* [Problem] In the entries below, begin at the line with "left eye: (717, 210)" and stop after the line with "right ear: (149, 82)"; output those lines exactly and omit the pictures.

* [Data for analysis]
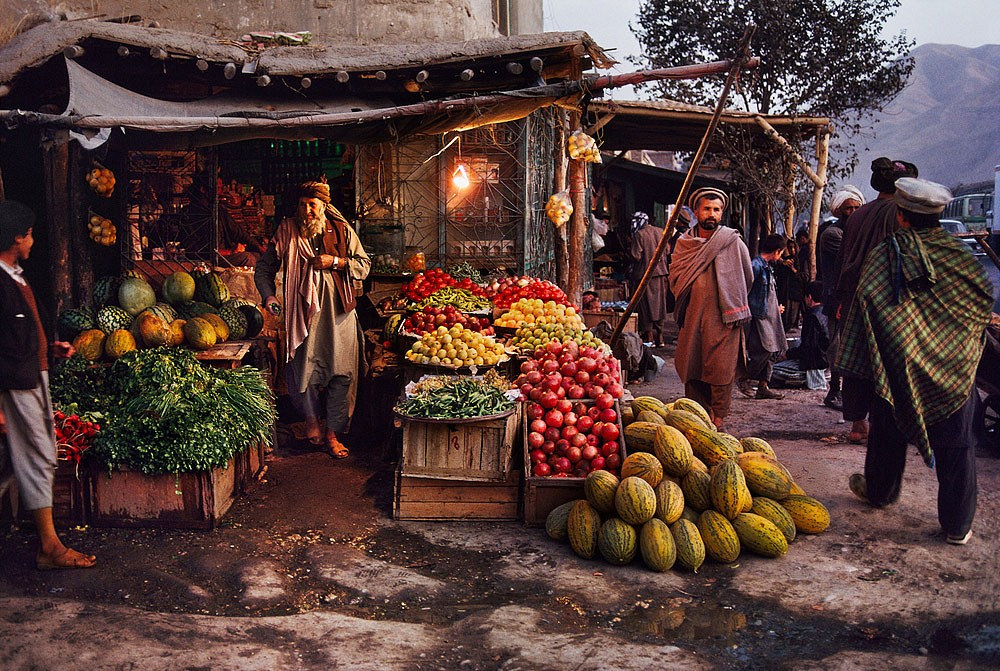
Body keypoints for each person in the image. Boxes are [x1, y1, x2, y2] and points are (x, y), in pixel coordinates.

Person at [835, 178, 993, 546]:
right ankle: (957, 526)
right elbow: (981, 304)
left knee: (888, 426)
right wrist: (956, 344)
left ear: (901, 215)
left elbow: (867, 305)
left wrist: (897, 342)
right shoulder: (961, 257)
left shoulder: (886, 254)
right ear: (938, 216)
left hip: (899, 367)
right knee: (956, 445)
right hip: (953, 369)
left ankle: (880, 492)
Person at [0, 201, 96, 570]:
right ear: (15, 238)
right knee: (38, 456)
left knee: (31, 457)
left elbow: (19, 332)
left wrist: (51, 349)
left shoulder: (17, 276)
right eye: (29, 234)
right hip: (16, 384)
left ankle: (48, 543)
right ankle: (49, 546)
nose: (33, 240)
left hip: (34, 376)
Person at [255, 179, 371, 458]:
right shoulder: (286, 231)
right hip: (301, 318)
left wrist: (335, 262)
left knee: (341, 374)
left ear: (323, 207)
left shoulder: (342, 230)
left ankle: (332, 433)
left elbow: (364, 265)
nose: (308, 210)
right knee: (302, 373)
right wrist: (270, 297)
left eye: (313, 205)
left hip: (339, 315)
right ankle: (310, 422)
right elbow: (263, 270)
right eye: (303, 205)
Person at [834, 158, 918, 444]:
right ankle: (889, 423)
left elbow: (845, 258)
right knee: (887, 361)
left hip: (855, 296)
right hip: (888, 300)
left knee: (858, 360)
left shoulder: (858, 214)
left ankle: (859, 424)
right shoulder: (902, 214)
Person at [669, 187, 753, 429]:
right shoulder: (685, 243)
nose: (712, 214)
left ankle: (719, 419)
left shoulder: (732, 241)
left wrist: (732, 300)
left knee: (721, 371)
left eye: (717, 210)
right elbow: (675, 277)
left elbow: (747, 276)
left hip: (724, 319)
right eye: (707, 208)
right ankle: (697, 420)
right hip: (693, 316)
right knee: (692, 366)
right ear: (696, 211)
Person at [817, 186, 865, 410]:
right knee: (837, 346)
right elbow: (851, 264)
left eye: (856, 208)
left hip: (848, 298)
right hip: (836, 299)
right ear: (839, 211)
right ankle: (834, 391)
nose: (853, 212)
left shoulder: (850, 234)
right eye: (848, 208)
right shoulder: (832, 235)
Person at [737, 233, 787, 400]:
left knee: (776, 349)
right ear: (777, 251)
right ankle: (743, 377)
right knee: (764, 350)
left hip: (771, 316)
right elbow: (745, 291)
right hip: (759, 317)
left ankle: (763, 386)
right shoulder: (755, 266)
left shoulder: (768, 267)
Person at [628, 211, 670, 347]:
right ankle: (661, 338)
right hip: (661, 274)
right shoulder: (660, 231)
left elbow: (636, 255)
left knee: (646, 306)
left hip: (645, 275)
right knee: (660, 306)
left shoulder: (639, 234)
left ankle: (650, 338)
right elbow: (668, 250)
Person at [785, 281, 831, 391]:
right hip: (825, 361)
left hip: (814, 364)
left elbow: (808, 348)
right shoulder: (825, 312)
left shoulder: (812, 316)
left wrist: (787, 355)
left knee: (774, 370)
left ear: (809, 297)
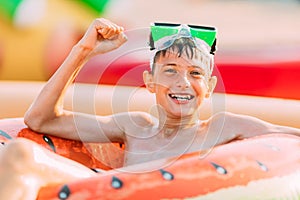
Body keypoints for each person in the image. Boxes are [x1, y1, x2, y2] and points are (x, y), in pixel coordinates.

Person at [1, 18, 300, 199]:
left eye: (195, 74)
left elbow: (289, 139)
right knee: (19, 154)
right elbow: (39, 119)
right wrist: (83, 51)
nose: (183, 82)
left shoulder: (225, 128)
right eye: (170, 71)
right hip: (102, 190)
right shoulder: (133, 126)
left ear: (208, 87)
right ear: (149, 82)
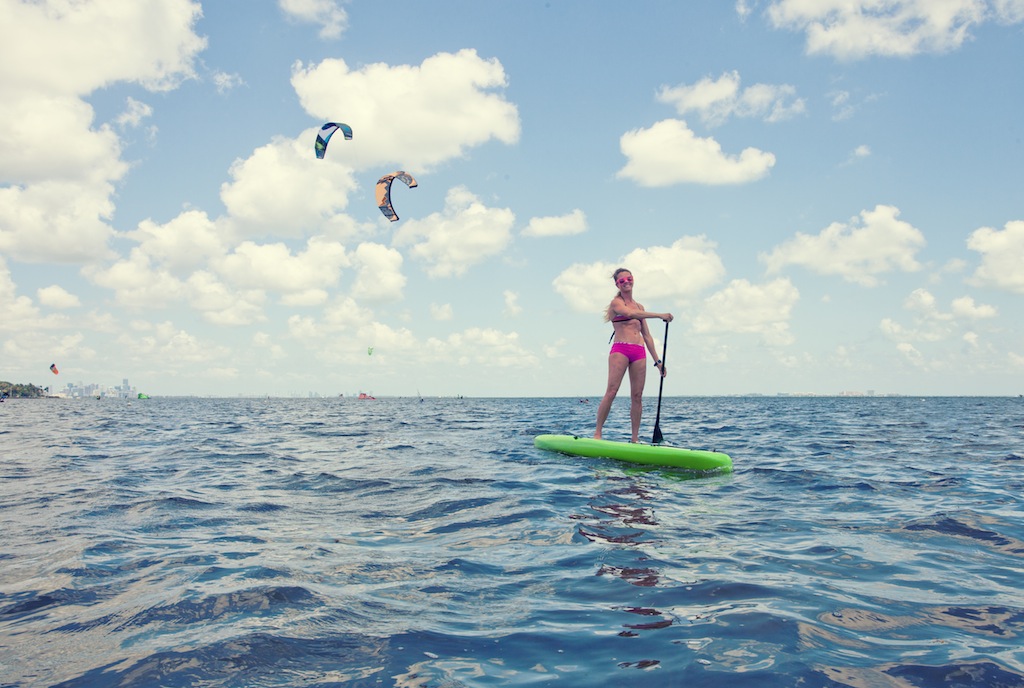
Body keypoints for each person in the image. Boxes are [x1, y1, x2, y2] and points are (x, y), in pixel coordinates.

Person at [594, 268, 673, 443]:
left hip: (639, 352)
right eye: (622, 281)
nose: (626, 282)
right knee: (612, 391)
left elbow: (647, 335)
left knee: (637, 396)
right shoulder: (616, 303)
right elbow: (629, 314)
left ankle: (635, 439)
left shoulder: (640, 307)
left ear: (633, 279)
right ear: (617, 284)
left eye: (629, 278)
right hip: (620, 350)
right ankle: (598, 433)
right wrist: (660, 315)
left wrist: (658, 361)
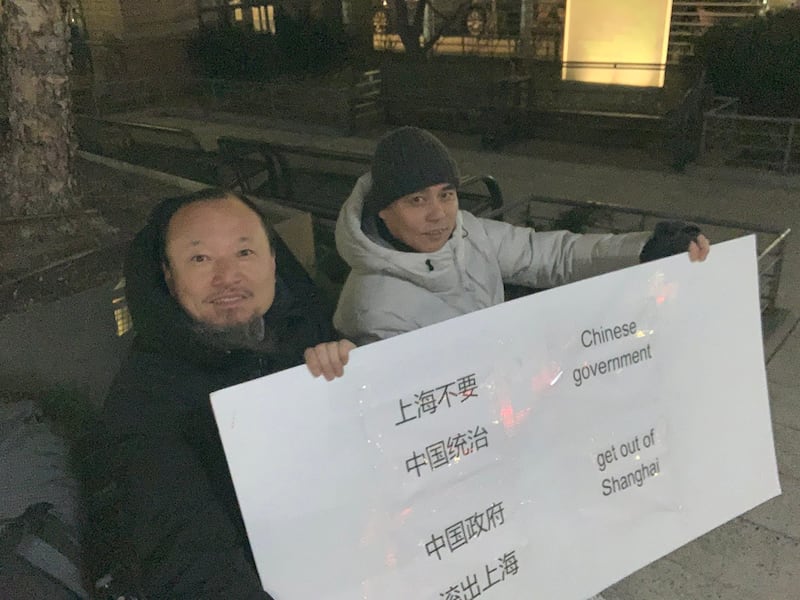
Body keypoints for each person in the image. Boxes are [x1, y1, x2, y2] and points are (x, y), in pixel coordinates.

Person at [84, 189, 352, 599]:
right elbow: (189, 559)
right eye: (200, 258)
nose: (227, 276)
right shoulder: (145, 402)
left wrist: (360, 384)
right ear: (169, 278)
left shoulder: (307, 334)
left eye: (244, 253)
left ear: (273, 261)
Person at [334, 126, 710, 345]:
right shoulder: (373, 307)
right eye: (417, 200)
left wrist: (647, 250)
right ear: (384, 209)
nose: (438, 214)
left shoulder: (469, 233)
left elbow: (551, 255)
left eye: (446, 194)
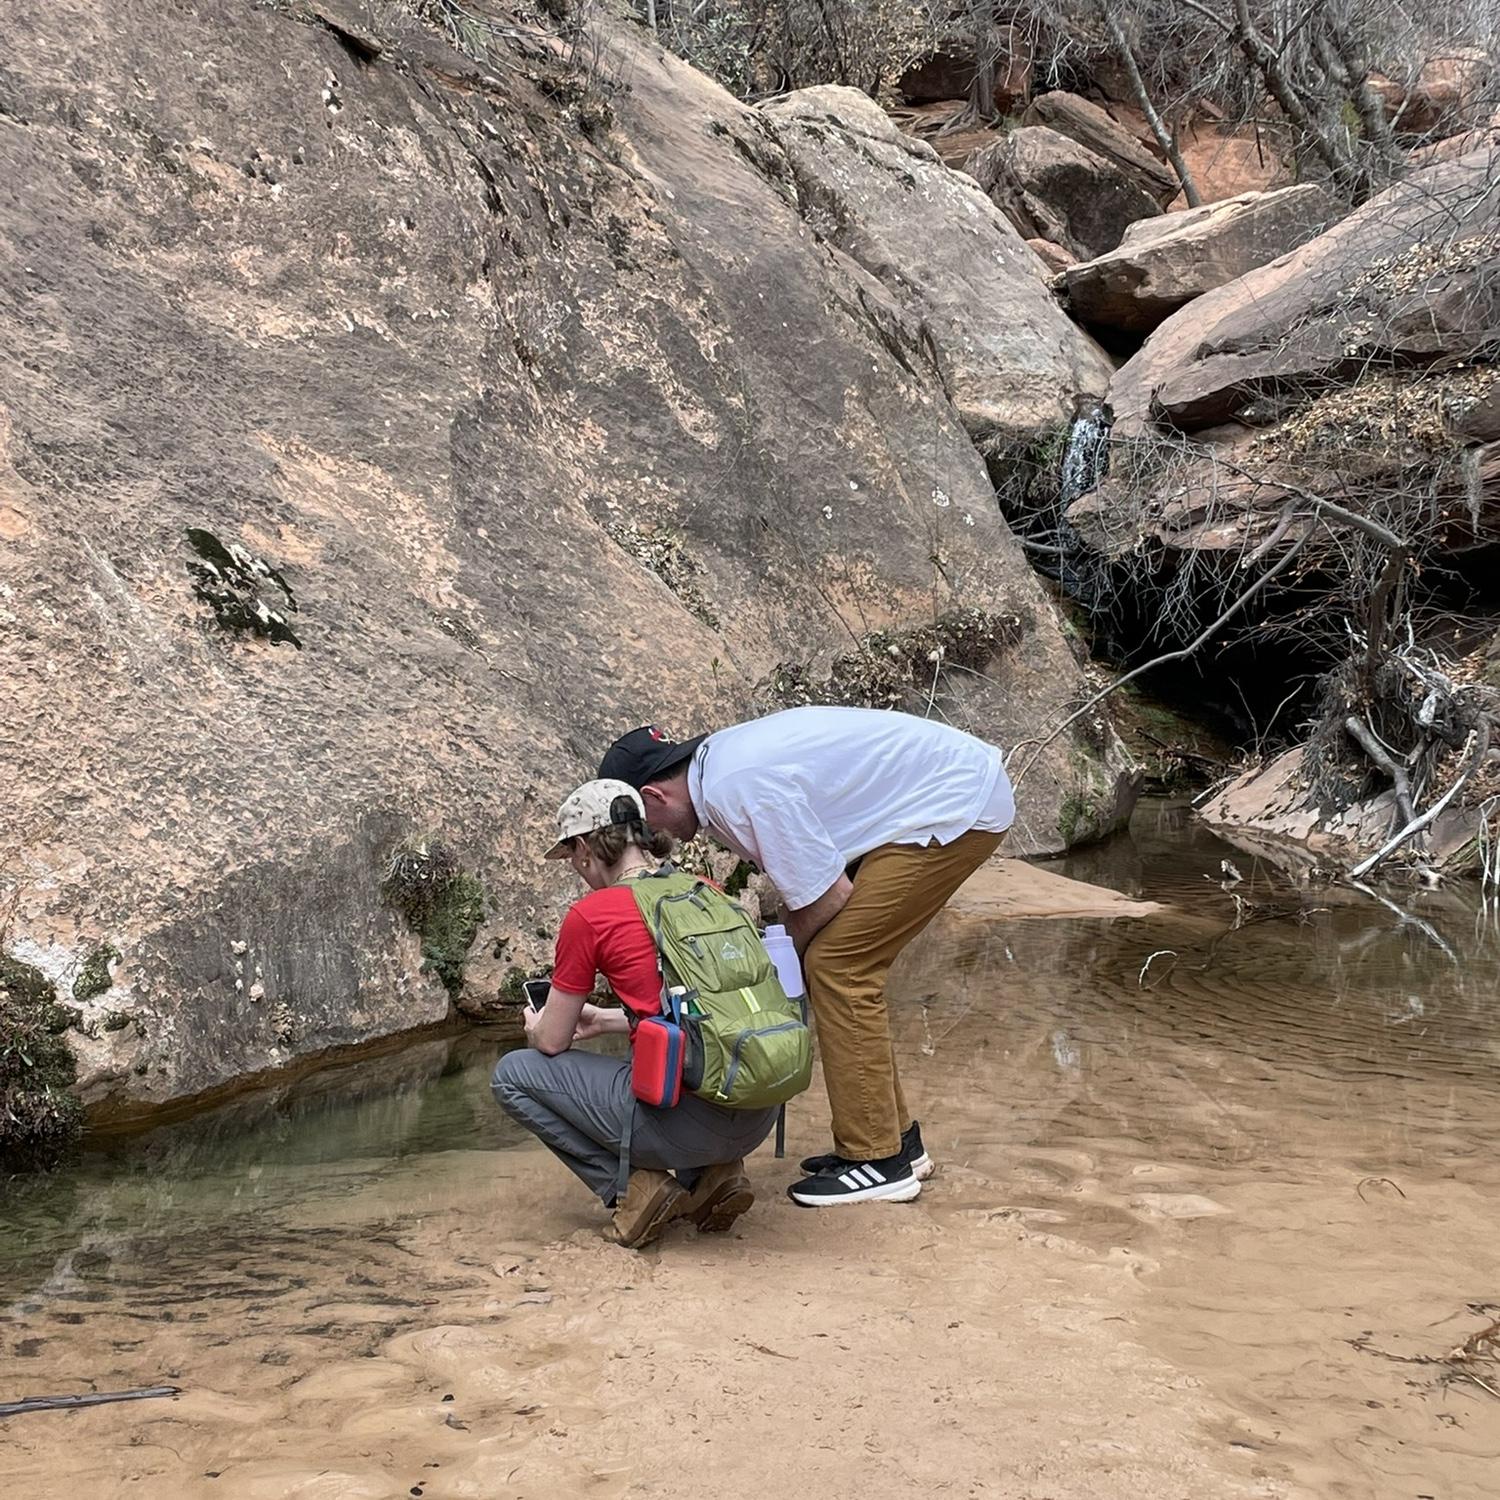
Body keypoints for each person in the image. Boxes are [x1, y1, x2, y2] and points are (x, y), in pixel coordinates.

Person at [598, 707, 1013, 1207]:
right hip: (940, 798)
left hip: (955, 803)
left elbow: (826, 896)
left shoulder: (737, 787)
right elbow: (813, 886)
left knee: (840, 968)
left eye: (646, 829)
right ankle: (896, 1141)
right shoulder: (719, 772)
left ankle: (877, 1160)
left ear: (653, 795)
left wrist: (768, 970)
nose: (652, 843)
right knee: (835, 962)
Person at [491, 779, 776, 1248]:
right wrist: (605, 1020)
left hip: (686, 1127)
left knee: (512, 1075)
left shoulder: (593, 915)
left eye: (571, 855)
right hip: (756, 1112)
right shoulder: (705, 891)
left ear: (585, 848)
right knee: (651, 1060)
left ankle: (634, 1190)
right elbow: (702, 1015)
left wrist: (536, 1027)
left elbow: (552, 1042)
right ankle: (715, 1175)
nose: (576, 868)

* [Problem solution]
left eye: (717, 210)
right elbow: (675, 277)
left elbow: (747, 276)
left hip: (724, 319)
right eye: (707, 208)
right ankle: (697, 420)
right hip: (693, 316)
right knee: (692, 366)
right ear: (696, 211)
Person at [817, 186, 865, 410]:
right knee: (837, 346)
right elbow: (851, 264)
left eye: (856, 208)
left hip: (848, 298)
right hip: (836, 299)
right ear: (839, 211)
right ankle: (834, 391)
nose: (853, 212)
left shoulder: (850, 234)
right eye: (848, 208)
right shoulder: (832, 235)
Person at [737, 233, 787, 400]:
left knee: (776, 349)
right ear: (777, 251)
right ankle: (743, 377)
right knee: (764, 350)
left hip: (771, 316)
right elbow: (745, 291)
right hip: (759, 317)
left ankle: (763, 386)
right shoulder: (755, 266)
left shoulder: (768, 267)
Person at [628, 211, 670, 347]:
right ankle: (661, 338)
right hip: (661, 274)
right shoulder: (660, 231)
left elbow: (636, 255)
left knee: (646, 306)
left hip: (645, 275)
right knee: (660, 306)
left shoulder: (639, 234)
left ankle: (650, 338)
right elbow: (668, 250)
Person at [785, 281, 831, 391]:
right hip: (825, 361)
left hip: (814, 364)
left elbow: (808, 348)
right shoulder: (825, 312)
left shoulder: (812, 316)
left wrist: (787, 355)
left knee: (774, 370)
left ear: (809, 297)
Body keypoints for each person in the image. Boxes are [x1, y1, x2, y2] and points are (x, y), in pixel coordinates.

Person at [1, 18, 300, 199]:
left eye: (195, 74)
left elbow: (289, 139)
right knee: (19, 154)
right elbow: (39, 119)
right wrist: (83, 51)
nose: (183, 82)
left shoulder: (225, 128)
right eye: (170, 71)
right hip: (102, 190)
right shoulder: (133, 126)
left ear: (208, 87)
right ear: (149, 82)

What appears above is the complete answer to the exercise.